Auch der Versuch dieses Buch nach weit rechts zu rücken zeigt, wie getroffen die Vertreter dieser Gesellschaft sind, die auf Basis der "demokratischen" Ordnung zu einem Stand gekommen sind, der ihnen durch die Demokratie ermöglicht wurde. Es gehört sich also nicht mehr an alten Werten fest zu halten und in Zweifel zu ziehen, was der Mehrheit freiheitlich denkender Menschen auf der Seele brennt. Auch das ist die Folge der Demokratie.

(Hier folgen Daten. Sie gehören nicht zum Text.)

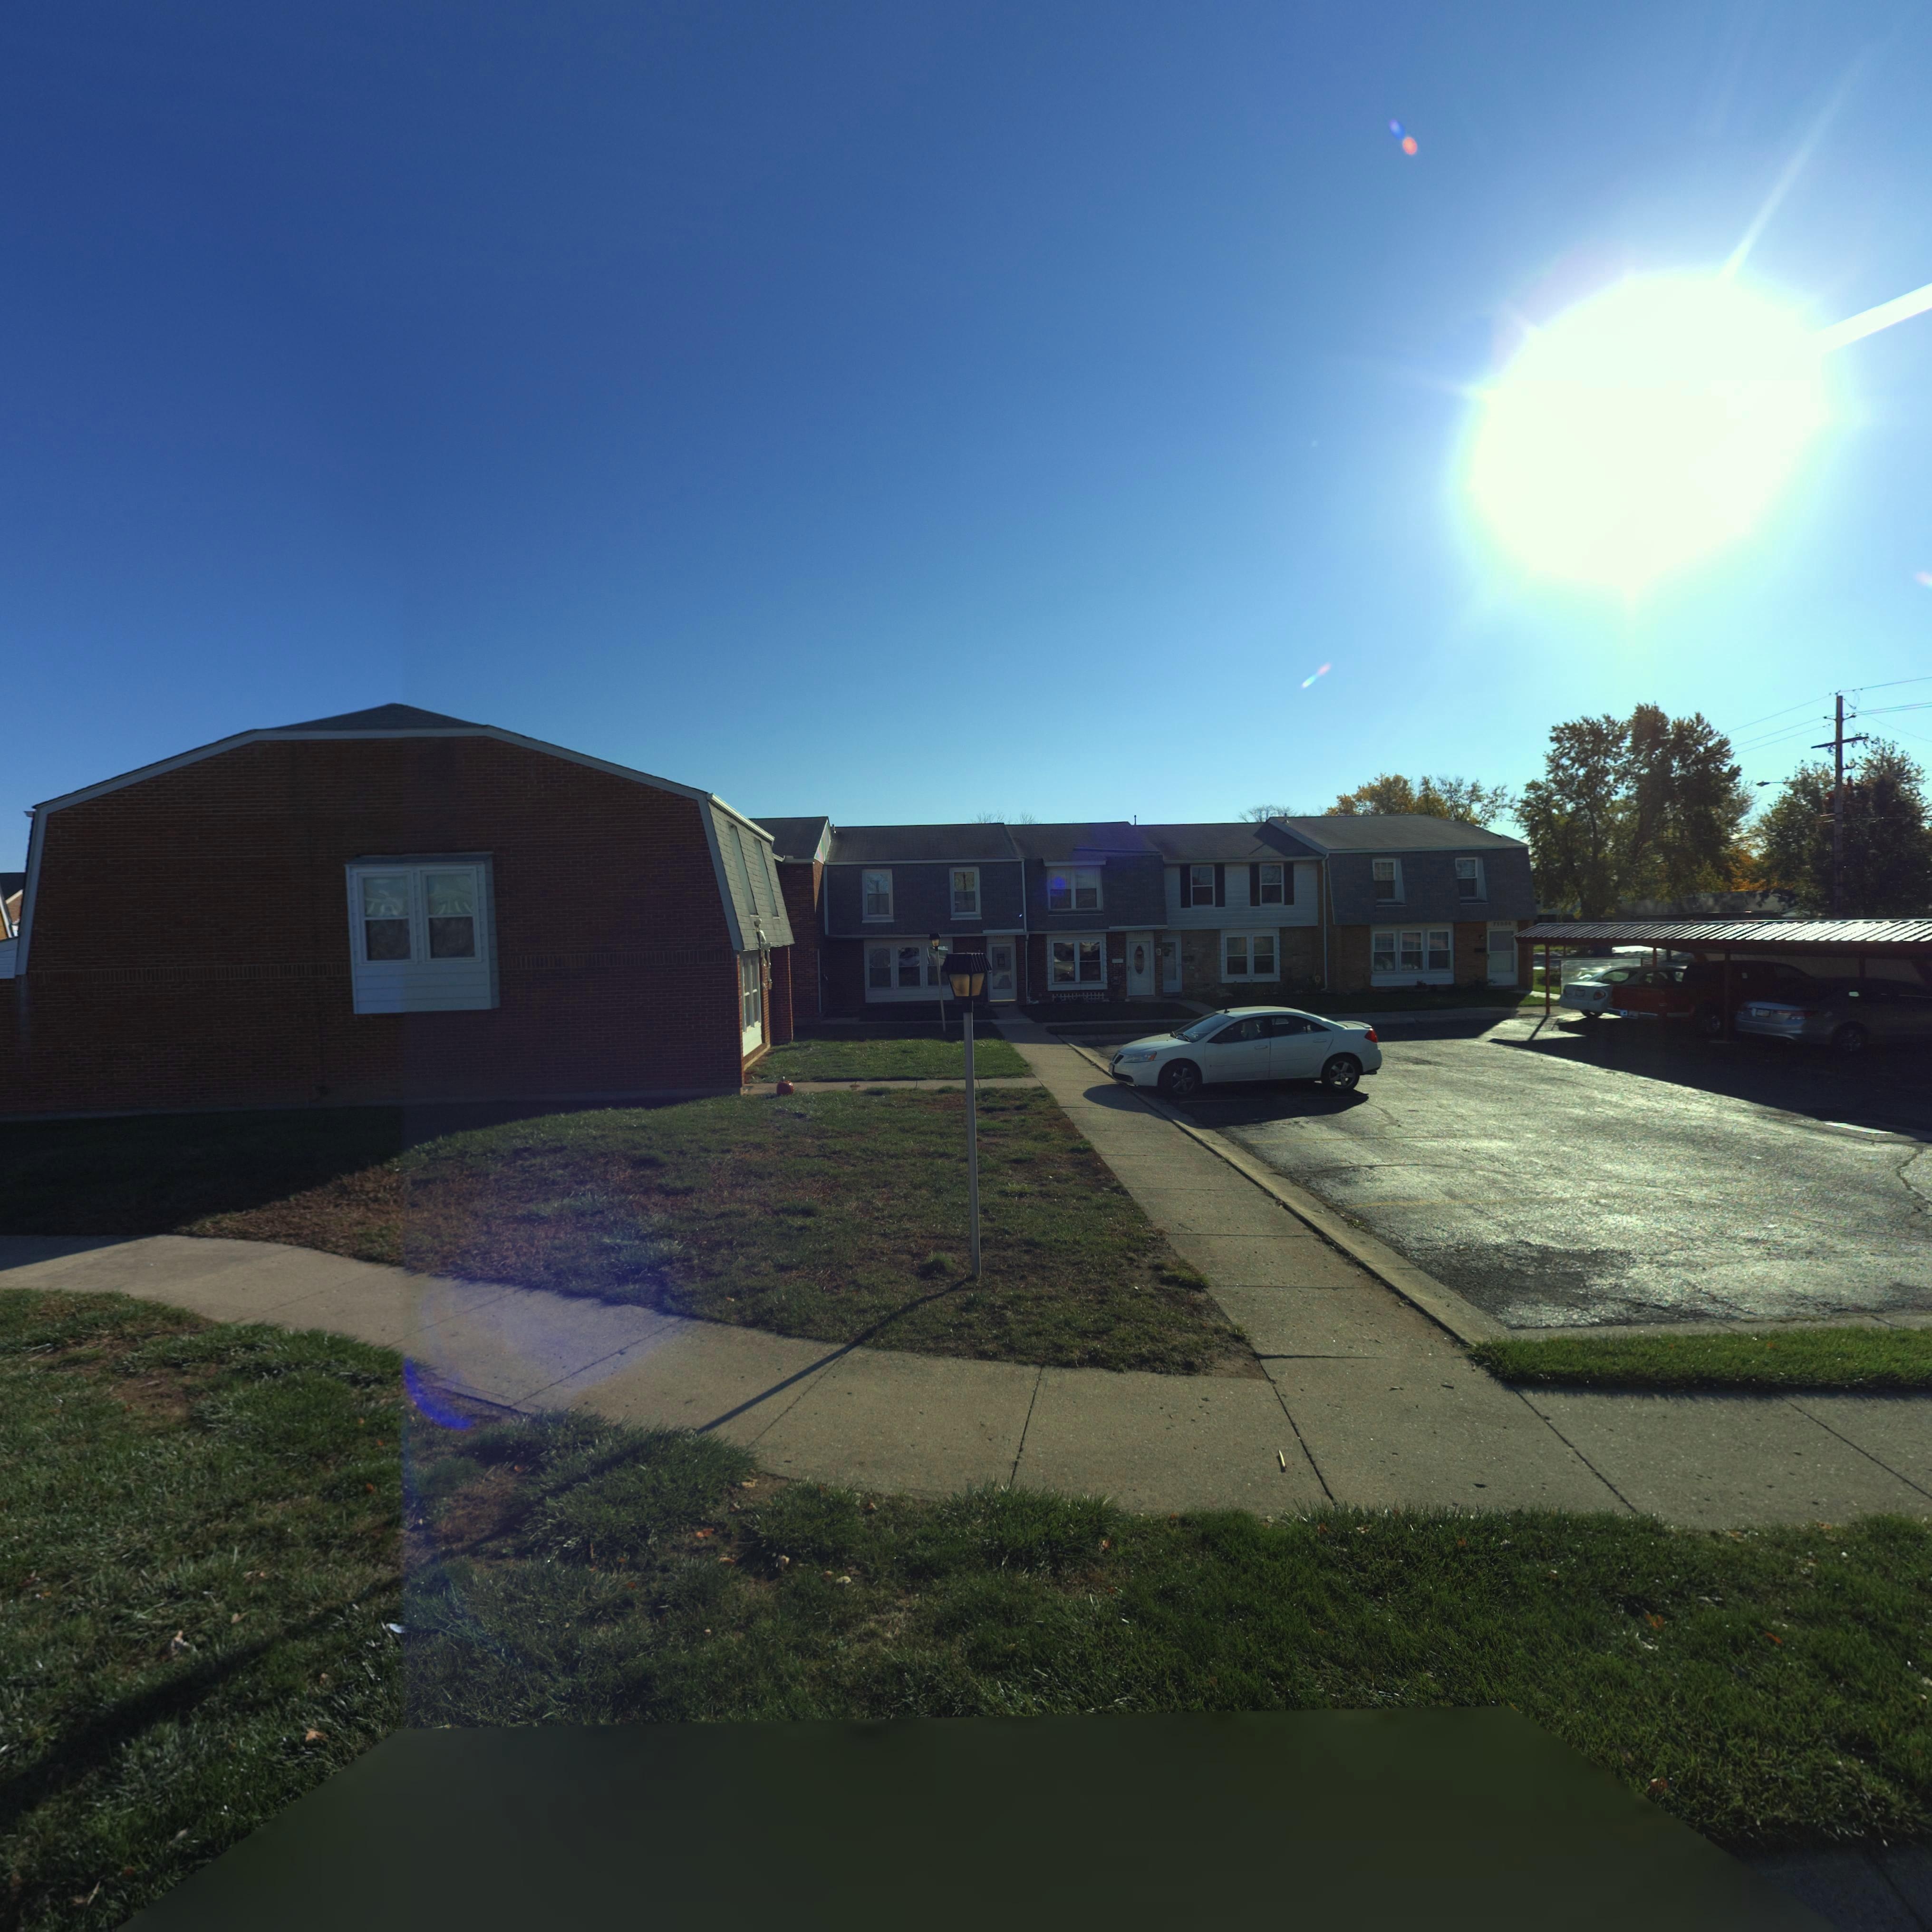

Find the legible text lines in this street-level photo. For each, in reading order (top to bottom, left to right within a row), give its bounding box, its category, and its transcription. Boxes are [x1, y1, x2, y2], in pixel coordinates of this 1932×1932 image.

Wer dieses Buch ließt wird wahrscheinlich wirklich Kopfschmerzen bekommen, weil ihm als normal denkender Mensch, der unbehelligt sein Leben gestalten und "LEBEN" möchte all zu sehr klar wird, wie sehr man in diesem System gefangen ist und ausgebeutet wird. Dazu muss man nicht gleich ein „rechter"- oder „linker" Radikaler sein, sonder nur ein Mensch der die Freiheit liebt und die Früchte seiner Arbeit selber ernten möchte.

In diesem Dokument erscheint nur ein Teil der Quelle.